## ASSIGNMENT:
Once the pictures are set aside, reproduce the entries below exactly.

Saved entries:
+++++
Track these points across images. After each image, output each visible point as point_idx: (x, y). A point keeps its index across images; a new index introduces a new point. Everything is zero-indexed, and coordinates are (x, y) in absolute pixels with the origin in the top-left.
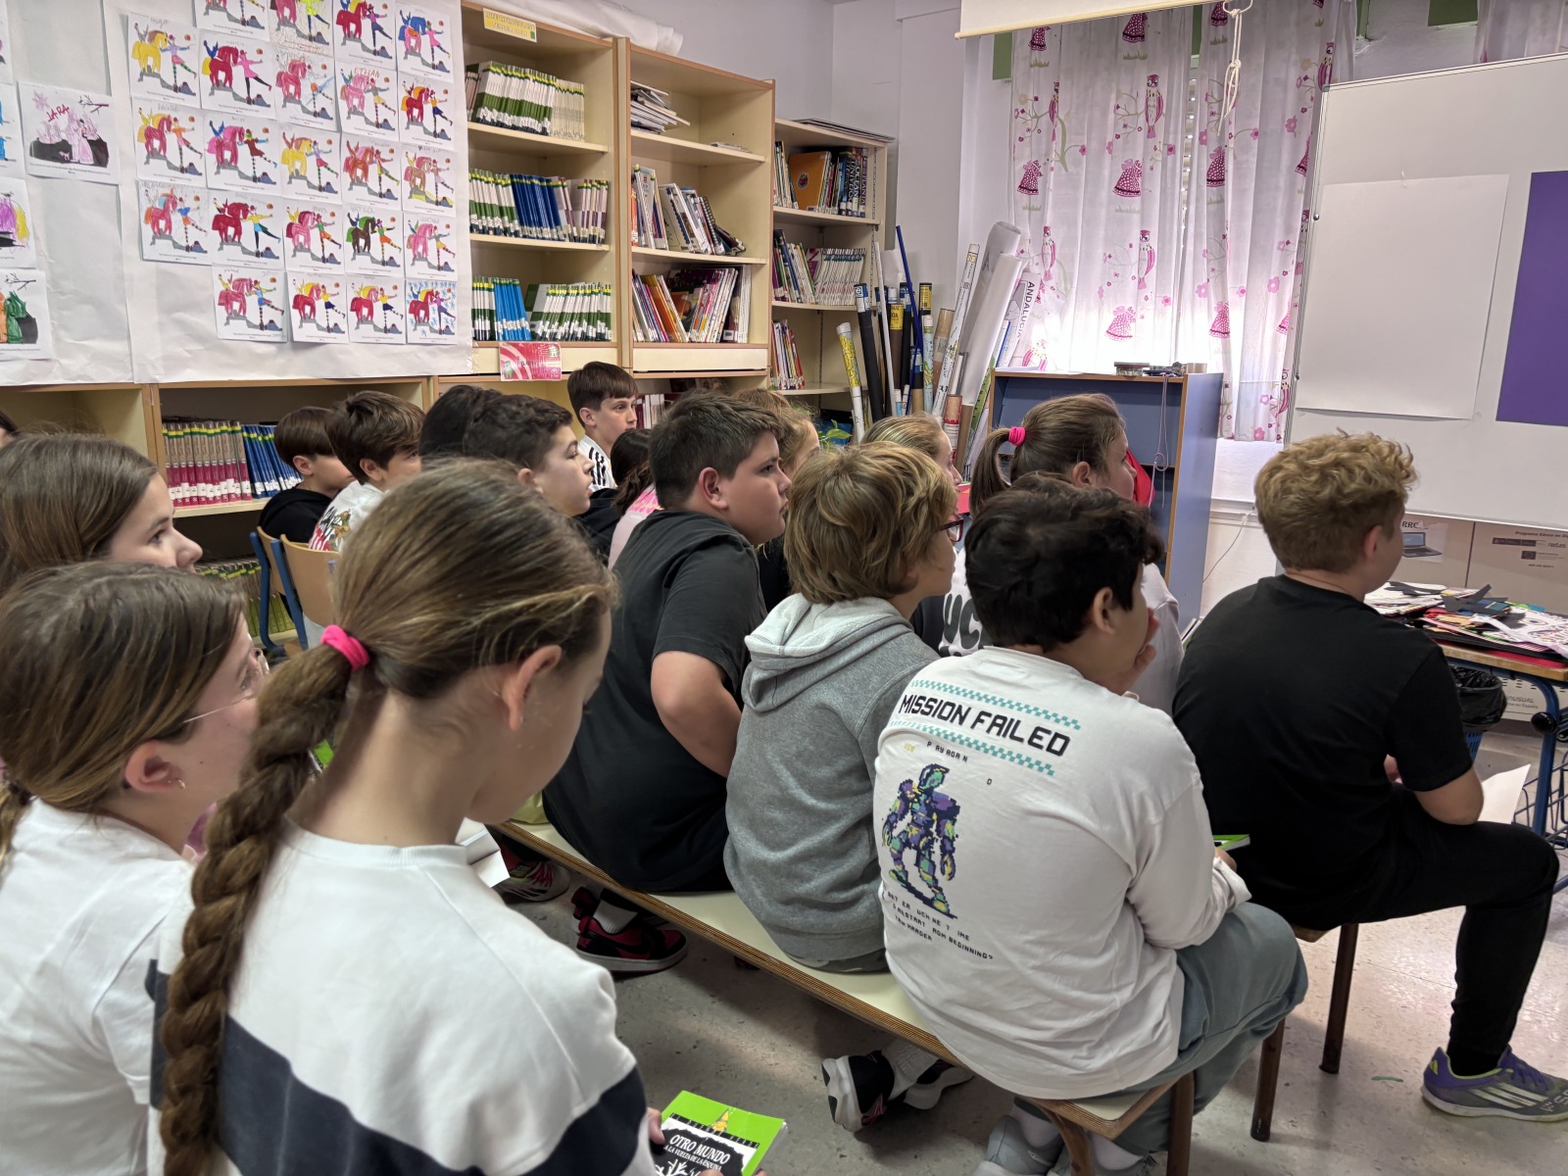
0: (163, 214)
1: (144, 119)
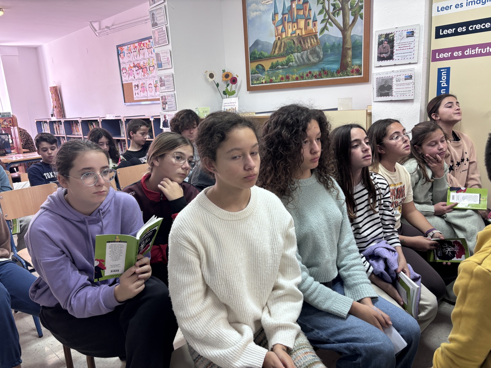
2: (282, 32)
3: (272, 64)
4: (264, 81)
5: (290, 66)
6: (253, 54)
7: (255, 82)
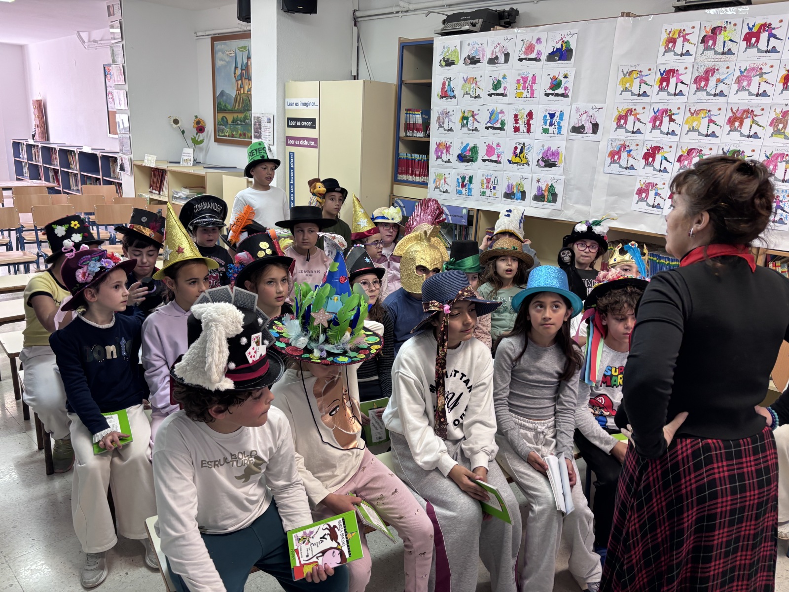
0: (618, 153)
1: (619, 111)
2: (241, 87)
3: (234, 118)
4: (227, 134)
5: (246, 124)
6: (219, 104)
7: (221, 134)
+++++
## RESPONSE AREA:
Track these points across images. After each image, output each visible point as point_idx: (x, y). A point keeps its index across images; a new index introduces a new point. Everything is zero-indexed, and coordinates are (x, y) in absolute pixels with the origin in the top-left.
0: (163, 214)
1: (144, 119)
2: (282, 32)
3: (272, 64)
4: (264, 81)
5: (290, 66)
6: (253, 54)
7: (255, 82)
0: (618, 153)
1: (619, 111)
2: (241, 87)
3: (234, 118)
4: (227, 134)
5: (246, 124)
6: (219, 104)
7: (221, 134)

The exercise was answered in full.